What People Are Saying
"DeepSeek V4 is the most capable PRC AI model evaluated by CAISI to date." - Center for AI Standards and Innovation, May 1 evaluation
"DeepSeek V4's capability lags behind leading U.S. models by about 8 months." - Center for AI Standards and Innovation, May 1 evaluation
"DeepSeek V4 scores better on DeepSeek's self-reported evaluations than on CAISI evaluations." - Center for AI Standards and Innovation, May 1 evaluation
"Lead evaluations and assessments of capabilities of U.S. and adversary AI systems, the adoption of foreign AI systems, and the state of international AI competition." - NIST Center for AI Standards and Innovation overview
"Ensure that the U.S. Government is at the Forefront of Evaluating National Security Risks in Frontier Models" - America's AI Action Plan
The Big Picture
CAISI's DeepSeek evaluation narrows the claim but raises the stakes. The report does not say China has caught the U.S. frontier, and it does not say the U.S. lead is permanent. It says one Chinese open-weight model, tested in April on CAISI's suite, came in about eight months behind leading U.S. models while offering lower cost on most comparable tasks.

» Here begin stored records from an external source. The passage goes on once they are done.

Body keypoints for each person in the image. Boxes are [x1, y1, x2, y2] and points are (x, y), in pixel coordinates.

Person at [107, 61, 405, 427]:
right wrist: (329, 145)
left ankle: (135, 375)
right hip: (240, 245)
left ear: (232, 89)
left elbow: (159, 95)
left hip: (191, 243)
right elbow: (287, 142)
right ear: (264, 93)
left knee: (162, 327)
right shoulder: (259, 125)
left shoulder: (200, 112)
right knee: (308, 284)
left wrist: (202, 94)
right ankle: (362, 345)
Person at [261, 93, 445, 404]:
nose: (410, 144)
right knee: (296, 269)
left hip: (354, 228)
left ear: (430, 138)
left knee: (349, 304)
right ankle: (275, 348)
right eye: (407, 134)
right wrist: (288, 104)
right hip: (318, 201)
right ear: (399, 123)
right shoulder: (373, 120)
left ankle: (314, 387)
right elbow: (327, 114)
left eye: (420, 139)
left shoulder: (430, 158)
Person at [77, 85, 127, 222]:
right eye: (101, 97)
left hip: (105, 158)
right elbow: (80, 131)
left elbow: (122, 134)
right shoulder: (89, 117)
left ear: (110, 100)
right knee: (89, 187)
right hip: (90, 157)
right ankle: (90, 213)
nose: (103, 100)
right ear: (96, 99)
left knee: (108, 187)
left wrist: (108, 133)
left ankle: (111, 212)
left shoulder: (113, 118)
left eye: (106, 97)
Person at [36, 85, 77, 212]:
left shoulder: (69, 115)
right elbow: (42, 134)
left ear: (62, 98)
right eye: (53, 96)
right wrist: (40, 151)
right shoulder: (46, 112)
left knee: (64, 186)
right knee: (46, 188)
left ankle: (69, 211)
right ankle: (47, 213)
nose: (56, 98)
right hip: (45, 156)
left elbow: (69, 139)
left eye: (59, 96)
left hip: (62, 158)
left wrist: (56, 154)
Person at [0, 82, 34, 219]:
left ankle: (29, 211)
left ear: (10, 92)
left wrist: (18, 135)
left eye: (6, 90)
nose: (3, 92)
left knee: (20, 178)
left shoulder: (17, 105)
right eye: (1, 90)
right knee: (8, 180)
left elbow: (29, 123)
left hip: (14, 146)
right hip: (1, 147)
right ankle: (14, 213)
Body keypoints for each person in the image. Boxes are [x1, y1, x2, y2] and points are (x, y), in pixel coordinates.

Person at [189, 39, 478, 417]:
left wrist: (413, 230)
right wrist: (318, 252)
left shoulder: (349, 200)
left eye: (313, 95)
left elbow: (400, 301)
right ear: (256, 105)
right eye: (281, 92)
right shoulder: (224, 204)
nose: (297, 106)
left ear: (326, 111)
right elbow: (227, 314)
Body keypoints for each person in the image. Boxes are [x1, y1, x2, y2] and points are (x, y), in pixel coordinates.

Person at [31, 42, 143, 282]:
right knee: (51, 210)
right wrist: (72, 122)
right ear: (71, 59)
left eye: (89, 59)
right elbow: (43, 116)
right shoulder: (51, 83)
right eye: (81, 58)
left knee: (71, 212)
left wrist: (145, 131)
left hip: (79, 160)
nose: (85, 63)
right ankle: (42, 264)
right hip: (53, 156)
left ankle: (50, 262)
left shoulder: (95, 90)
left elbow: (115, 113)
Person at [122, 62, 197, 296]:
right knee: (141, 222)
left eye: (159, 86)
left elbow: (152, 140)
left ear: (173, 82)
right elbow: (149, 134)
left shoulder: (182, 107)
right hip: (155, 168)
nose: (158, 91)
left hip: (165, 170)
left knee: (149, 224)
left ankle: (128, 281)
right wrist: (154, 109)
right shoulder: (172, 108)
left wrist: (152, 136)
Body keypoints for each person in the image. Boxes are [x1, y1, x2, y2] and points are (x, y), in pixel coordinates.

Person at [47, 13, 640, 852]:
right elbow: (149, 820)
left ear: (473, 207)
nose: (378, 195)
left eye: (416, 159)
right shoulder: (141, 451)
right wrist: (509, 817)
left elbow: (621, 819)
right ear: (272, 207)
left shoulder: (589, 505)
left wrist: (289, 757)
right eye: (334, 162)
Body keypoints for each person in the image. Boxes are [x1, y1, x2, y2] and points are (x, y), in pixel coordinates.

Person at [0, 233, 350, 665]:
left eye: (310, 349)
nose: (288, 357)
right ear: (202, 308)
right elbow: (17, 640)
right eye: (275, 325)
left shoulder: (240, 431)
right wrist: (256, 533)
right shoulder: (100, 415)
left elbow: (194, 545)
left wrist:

That combination is exactly why held-out testing matters. If model capability is judged only by developer-selected public benchmarks, DeepSeek V4 appears closer to current U.S. frontier systems. If it is judged by CAISI's pre-committed suite, the model looks closer to GPT-5.
The next question for policymakers and labs is whether that gap widens, narrows or shifts from capability into deployment economics. CAISI's report gives them a baseline: the U.S. frontier still leads on the center's aggregate measure, while Chinese open-weight models are now close enough and cheap enough to require direct measurement rather than assumption.